» **STORED DATA**
*** Begin section ***

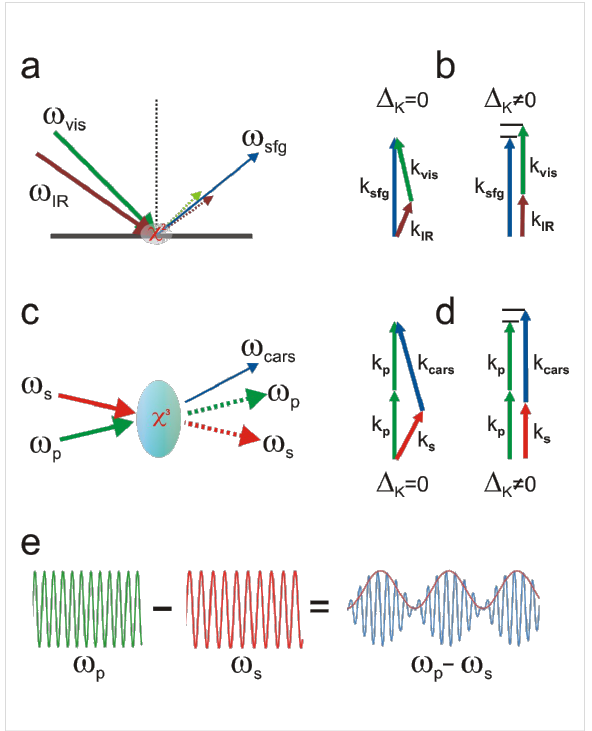
Figure 2: (a) Schematic representation of SFG spectroscopy in a reflection configuration on a surface. (b) The momentum conservation promotes the collinear geometry to fulfil the phase-matching condition (this condition is however relaxed for interfacial SFG). (c) Schematic representation of CARS spectroscopy performed in the bulk phase. (d) The momentum conservation requires the non-collinear geometry to be adopted to fulfil the phase-matching condition. (e) Generation of a beat frequency between the pump and the Stokes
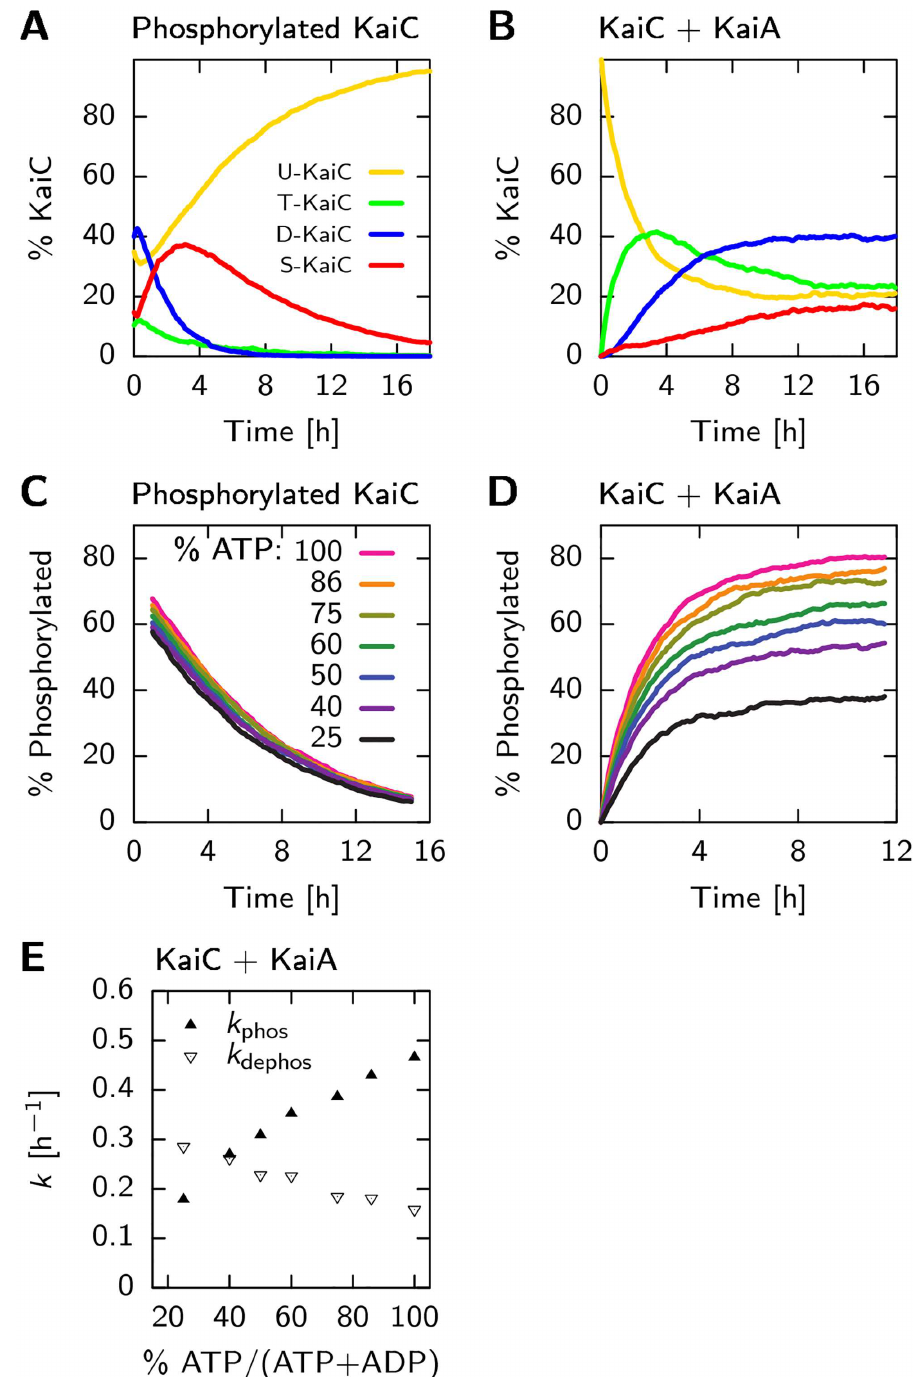
Fig 6. The free-energy landscape in Fig 3, accurately describesthe phosphorylation and dephosphorylation dynamics in the CII domain, both with and without KaiA and for a wide range of different ATP to ADP fractions in the solution, α ATP . (A) Dephosphorylationdynamics, starting with phosphorylated KaiC and (B) phosphorylation dynamics, startingwith unphosphorylatedKaiC and KaiA. (C) Dephosphorylationand (D) phosphorylationof KaiC under similarconditionsas in panelsA and B, respectively, but now for different bulk fractions of ATP, α ATP . Consistent with experiments, the rate of dephosphorylationis independent of α ATP , but the phosphorylation-ratedoes dependstronglyon this fraction. (E) Rates of (de) phosphorylation in panelD, foundby fitting Eq 16 to the first four hoursof phosphorylation data.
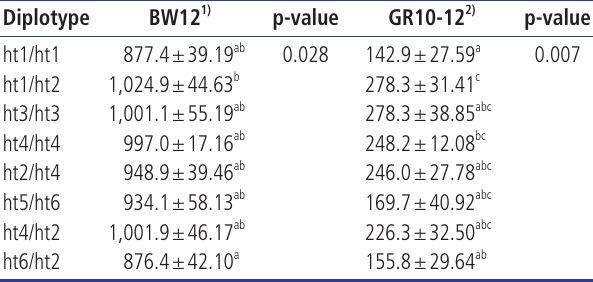
Table 3. Effects of diplotype of the THRSP gene on BW12 and GR10-12 (LS means±SE)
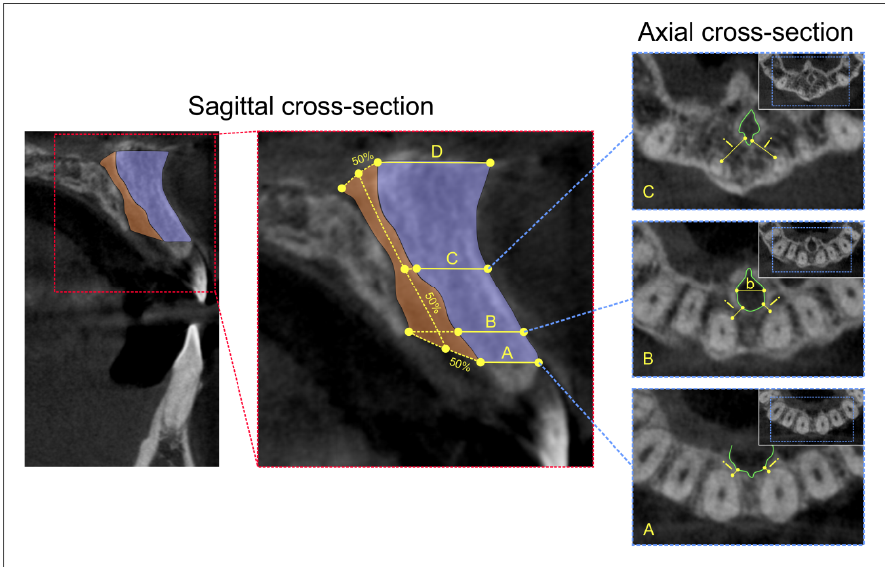
Figure 2. The definition of morphometric parameters of interest on CBCT images of the anterior maxilla. Sagittal cross-section; sagittal CBCT view with the marked field of interest ( left ); selected morphometric parameters for analyses ( right ): ( A ) the distance between the cortical layer of the incisive foramen and facial aspect of the buccal bone plate; ( B ) the distance between the cortical layer of the nasopalatine canal and facial aspect of the buccal bone plate using a horizontal line from the palatal border of the incisive foramen; ( C ) the distance between the cortical layer at the midpoint level of NPC length and facial aspect of the buccal bone plate; and ( D ) the distance between the cortical layer of the nasal foramen and facial aspect of the buccal bone plate. Axial cross-section; axial CBCT view: ( bottom ) the minimal interspace (i) between incisive foramen and central incisors at level A; ( middle ) the minimal interspace (i) between incisive foramen and central incisors at level B; (b) M-L diameter of incisive foramen; and ( upper ) the minimal interspace (i) between NPC and central incisors at level C.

*** End section ***

» **ASSIGNMENT**
Could you give the listing above again word for word, without any pictures?

» **PROBLEM SOLUTION**
Figure 2: (a) Schematic representation of SFG spectroscopy in a reflection configuration on a surface. (b) The momentum conservation promotes the collinear geometry to fulfil the phase-matching condition (this condition is however relaxed for interfacial SFG). (c) Schematic representation of CARS spectroscopy performed in the bulk phase. (d) The momentum conservation requires the non-collinear geometry to be adopted to fulfil the phase-matching condition. (e) Generation of a beat frequency between the pump and the Stokes
Fig 6. The free-energy landscape in Fig 3, accurately describesthe phosphorylation and dephosphorylation dynamics in the CII domain, both with and without KaiA and for a wide range of different ATP to ADP fractions in the solution, α ATP . (A) Dephosphorylationdynamics, starting with phosphorylated KaiC and (B) phosphorylation dynamics, startingwith unphosphorylatedKaiC and KaiA. (C) Dephosphorylationand (D) phosphorylationof KaiC under similarconditionsas in panelsA and B, respectively, but now for different bulk fractions of ATP, α ATP . Consistent with experiments, the rate of dephosphorylationis independent of α ATP , but the phosphorylation-ratedoes dependstronglyon this fraction. (E) Rates of (de) phosphorylation in panelD, foundby fitting Eq 16 to the first four hoursof phosphorylation data.
Table 3. Effects of diplotype of the THRSP gene on BW12 and GR10-12 (LS means±SE)
Figure 2. The definition of morphometric parameters of interest on CBCT images of the anterior maxilla. Sagittal cross-section; sagittal CBCT view with the marked field of interest ( left ); selected morphometric parameters for analyses ( right ): ( A ) the distance between the cortical layer of the incisive foramen and facial aspect of the buccal bone plate; ( B ) the distance between the cortical layer of the nasopalatine canal and facial aspect of the buccal bone plate using a horizontal line from the palatal border of the incisive foramen; ( C ) the distance between the cortical layer at the midpoint level of NPC length and facial aspect of the buccal bone plate; and ( D ) the distance between the cortical layer of the nasal foramen and facial aspect of the buccal bone plate. Axial cross-section; axial CBCT view: ( bottom ) the minimal interspace (i) between incisive foramen and central incisors at level A; ( middle ) the minimal interspace (i) between incisive foramen and central incisors at level B; (b) M-L diameter of incisive foramen; and ( upper ) the minimal interspace (i) between NPC and central incisors at level C.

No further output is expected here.